Filmmaker: I love that when Rick Dalton comes back from Italy with his wife, his looks change drastically for the louder, based on his shifted status. He’s wearing those salmon-colored pants and then a striped, collared sweater. His wife has this red lace jumpsuit? All of a sudden it was like, “the ’70s arrived”.

Phillips: Yeah! The jumpsuit was vintage. It’s a piece that we found that was just so special. It looked great on Lorenza [Izzo] and made sense. It just was one of those magic moments like, “Oh, we have no contest here. This is the one.” Quentin loved it. Leo’s costume in that scene is remade with the idea in mind that he has made a little money in Italy and he’s been influenced by Italian style. We see him with the little paisley neckerchiefs. He’s a little more up to date. Whereas, when he was in LA, he was struggling to keep up with the times. He’s gone to Italy and he’s become a star again, really. It’s reflected in the way he dresses. He went from pompadours to sideburns and that Engelbert Humperdinck meets Elvis Presley hair.

Filmmaker: What were some of the places that you went to for vintage hunting?
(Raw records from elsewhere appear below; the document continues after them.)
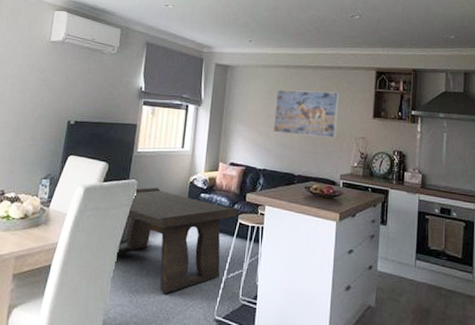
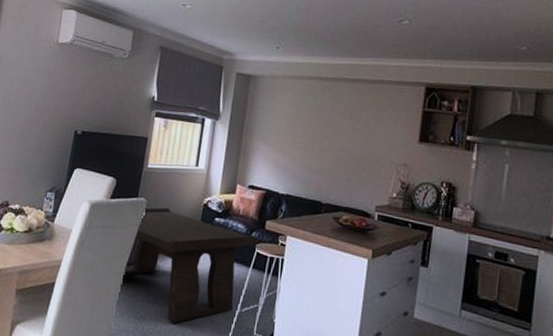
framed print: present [274,90,339,138] -> none [300,105,379,163]

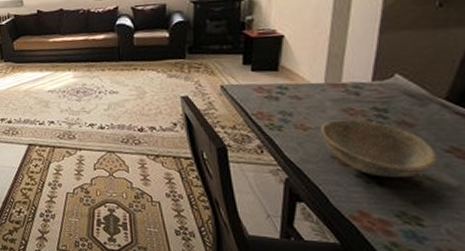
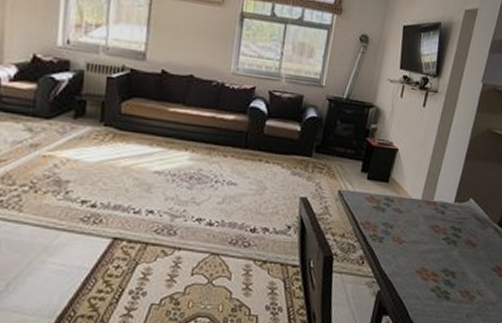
bowl: present [320,119,438,177] -> none [411,235,487,292]

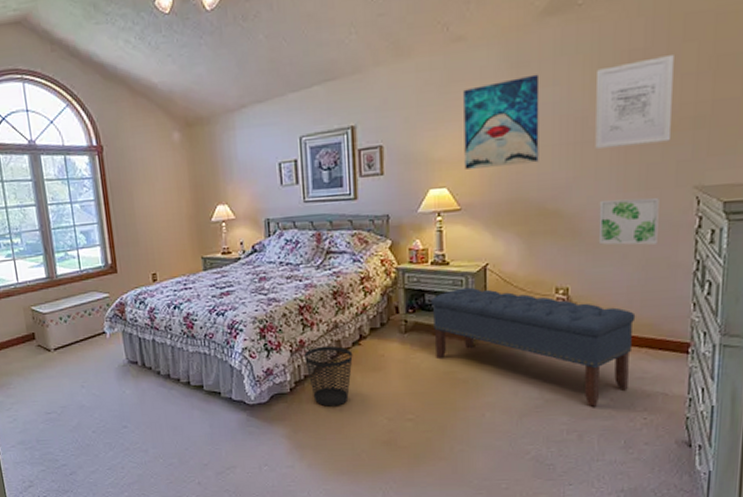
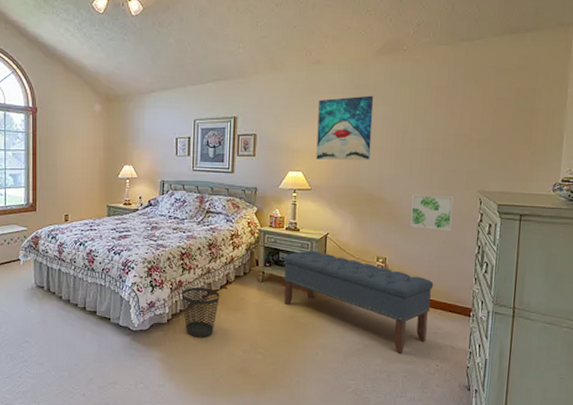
wall art: present [595,55,674,148] -> none [410,94,467,156]

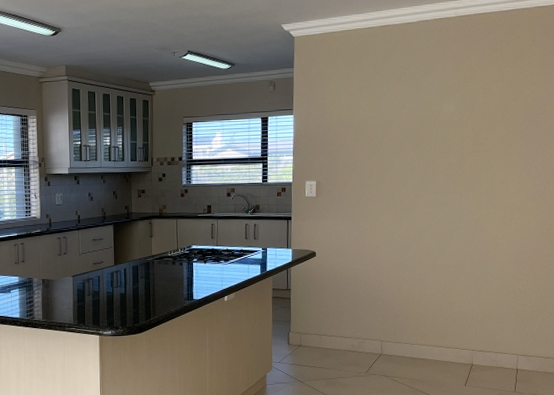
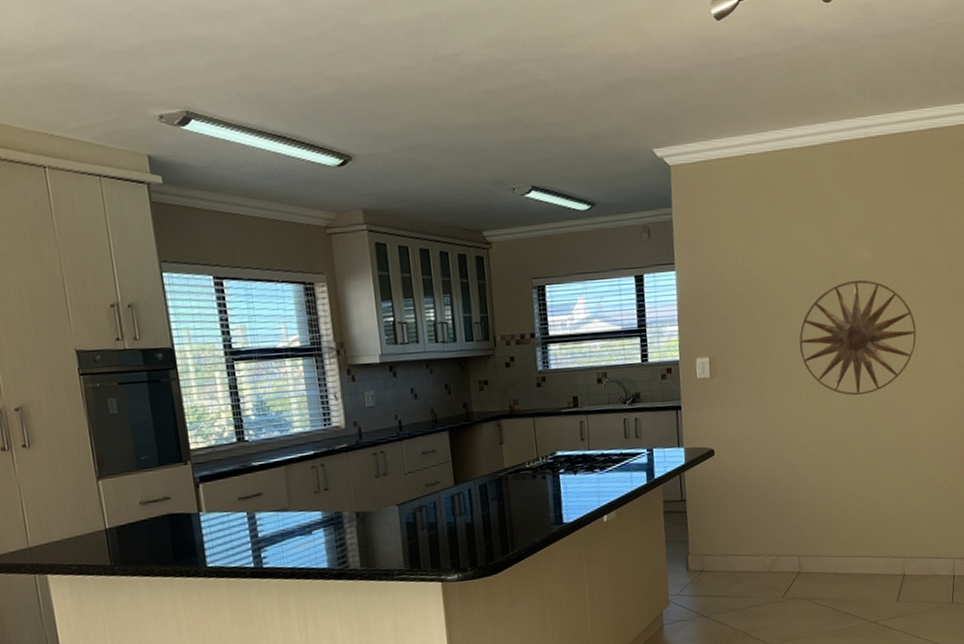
wall art: none [390,126,492,217] -> present [799,279,917,396]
Phillips: I got a lot of great vintage pieces from costume houses all over Los Angeles. Western Costumes, Palace Costume, these are wonderful institutions that were appropriate. It was really great to get costumes from Hollywood for our movie, for a movie about Hollywood. That was really, really important to me.

In terms of vintage clothes that I bought, I engaged vintage dealers all over the country to send me; hunt and gather. I found some great stuff at the flea markets. There are a lot of really wonderful vintage stores in Los Angeles. Got a lot of clothes for our backgrounds from “The Way We Wore,” which is a wonderful, wonderful store here in Los Angeles.

Filmmaker: I love that name.

Phillips: There are a lot of really wonderful dealers that I know from years of doing this work, and everyone kind of sends me press and sent us stuff. Got some vintage clothes from shops in London, New York, Toronto so it was really kind of, no stone left unturned.

Filmmaker: I can’t let you go without telling you how much I loved your Hitchcockian work on Nico Mulhy’s Marnie opera.

Phillips: Oh, thank you so much. I’m going to do another opera with The Met in a couple years. We’re doing an opera of The Hours. A new composition for the Michael Cunningham book.